Der gewichtsadapierte Transfusionsbedarf war sowohl in der APR-Gruppe als auch der TXA-Gruppe um ca. zwei Drittel geringer als in der KO-Gruppe, aber ohne Unterschied zwischen APR und TXA. Es trat in der TXA-Gruppe ein epileptischer Krampfanfall auf, sonst traten Hämaturie, Grippe-ähnliche Symptome und Temperaturerhöhungen in kleiner Zahl und in allen Gruppen auf.

Hinsichtlich der Sicherheit und Komplikationsrate durch die AF war diese kleine Anzahl von Teilnehmern nicht geeignet, verlässliche Zahlen zu liefern. Dass die AF geeignet sind, Blutverlust und Transfusionsbedarf zu verringern, wurde schon vor 10 Jahren gezeigt. (Gunnarsson I, Hlynsson BÖ, Rosmundsson T, Thorsteinsson A. Haemostatic effect of aprotinin during craniosynostotic surgery in children. Acta Anaesthesiol Scand. 2011;55(8): 1010-1014 und Dadure C, Sauter M, Bringuier S, et al. Intraoperative tranex- amic acid reduces blood transfusion in children undergoing craniosynostosis surgery: a randomized double-blind study. Anesthesiology. 2011;114(4):856-861).

Der in dieser Studie nicht vorhandene Unterschied zwischen TXA und APR ist der einzige Mehrwert dieser Studie. Die Ausrichtung der Powerkalkulation auf den Transfusionsbedarf ist unbefriedigend, da die aktuelle Fragestellung die Sicherheit der AF und die Gesamtsterblichkeit sowie die Komplikationsrate bei Kindern dieses Alters ist, wenn die seltenen und nur in größten Meta-Analysen in der Herzchirurgie demonstrierten Auffälligkeiten immer angezweifelt wurden, was APR angeht.

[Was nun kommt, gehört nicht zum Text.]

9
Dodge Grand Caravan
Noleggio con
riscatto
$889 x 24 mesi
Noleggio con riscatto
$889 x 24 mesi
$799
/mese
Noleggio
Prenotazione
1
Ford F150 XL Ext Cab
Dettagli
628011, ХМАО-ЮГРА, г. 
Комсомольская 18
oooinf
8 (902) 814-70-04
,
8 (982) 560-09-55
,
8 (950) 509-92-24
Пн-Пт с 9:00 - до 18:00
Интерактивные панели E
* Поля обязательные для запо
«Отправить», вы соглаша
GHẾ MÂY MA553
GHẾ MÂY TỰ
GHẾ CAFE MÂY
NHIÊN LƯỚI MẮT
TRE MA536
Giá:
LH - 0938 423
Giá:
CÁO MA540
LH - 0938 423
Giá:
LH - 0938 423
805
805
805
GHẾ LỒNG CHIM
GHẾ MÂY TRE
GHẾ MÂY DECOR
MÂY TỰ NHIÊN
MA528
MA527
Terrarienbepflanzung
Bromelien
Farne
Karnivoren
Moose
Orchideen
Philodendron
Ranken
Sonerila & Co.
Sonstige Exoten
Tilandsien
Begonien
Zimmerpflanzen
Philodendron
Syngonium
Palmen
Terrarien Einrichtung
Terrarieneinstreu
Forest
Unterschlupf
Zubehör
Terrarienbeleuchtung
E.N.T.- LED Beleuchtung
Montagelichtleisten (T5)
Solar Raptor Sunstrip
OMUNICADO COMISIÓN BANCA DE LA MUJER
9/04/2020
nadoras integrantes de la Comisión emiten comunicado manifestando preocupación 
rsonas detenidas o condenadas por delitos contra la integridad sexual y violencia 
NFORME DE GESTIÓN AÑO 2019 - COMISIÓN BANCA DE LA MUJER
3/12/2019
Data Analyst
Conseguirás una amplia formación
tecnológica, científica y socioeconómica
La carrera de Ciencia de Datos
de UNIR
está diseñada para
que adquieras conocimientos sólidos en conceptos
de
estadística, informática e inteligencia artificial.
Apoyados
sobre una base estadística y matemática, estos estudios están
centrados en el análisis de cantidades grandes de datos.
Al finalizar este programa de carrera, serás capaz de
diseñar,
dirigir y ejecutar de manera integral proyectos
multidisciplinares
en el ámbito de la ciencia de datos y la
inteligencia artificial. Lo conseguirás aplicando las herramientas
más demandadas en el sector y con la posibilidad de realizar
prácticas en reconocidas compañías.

Zum Thema Einsatz von APR zur pädiatrischen Herzchirurgie gibt es gerade rechtzeitig eine aktuelle Meta-Analyse: Atasever AH et al. Efficacy and safety of aprotinin in paediatric cardiac surgery: A systematic review and meta-analysis. Eur J Anaesthesiol 2022 Apr 1;39(4):352-367. Aprotinin APR hat auch bei Kindern in der Herzchirurgie die effektivste Reduktion des Blutverlusts (mean difference -4.70 ml kg-1, 95% confidence interval (CI), -7.88 to -1.53; P=0.004) sowie des postoperativen Transfusionsbedarfs und der Notwendigkeit von hämatombedingten Re-Explorationseingriffen (OR=0.74, 95% CI, 0.56 to 0.97; P=0.03), aber sonst nur eine wie bereits bei Erwachsenen nachgewiesene erhöhte Notwendigkeit von Nierenersatzverfahren (OR=1.29, 95% CI, 1.08 to 1.54; P=0.006). Die dafür notwendigen Zahlen der Meta-Analyse sind aussagekräftig: Es wurden nahezu 64 000 Patientendaten aus 32 Studien ausgewertet.

Deshalb ist die iranische Studie zur Kraniostenosenchirurgie eigentlich verzichtbar und hinsichtlich der Aussage der Autoren, dass TXA und APR den Blutverlust sicher und komplikationslos reduzieren sicherlich irreführend.Die Meta-Analyse des APR-Einsatzes ist lesenswert, auch wenn sie nur die Ergebnisse bei Erwachsenen bestätigt.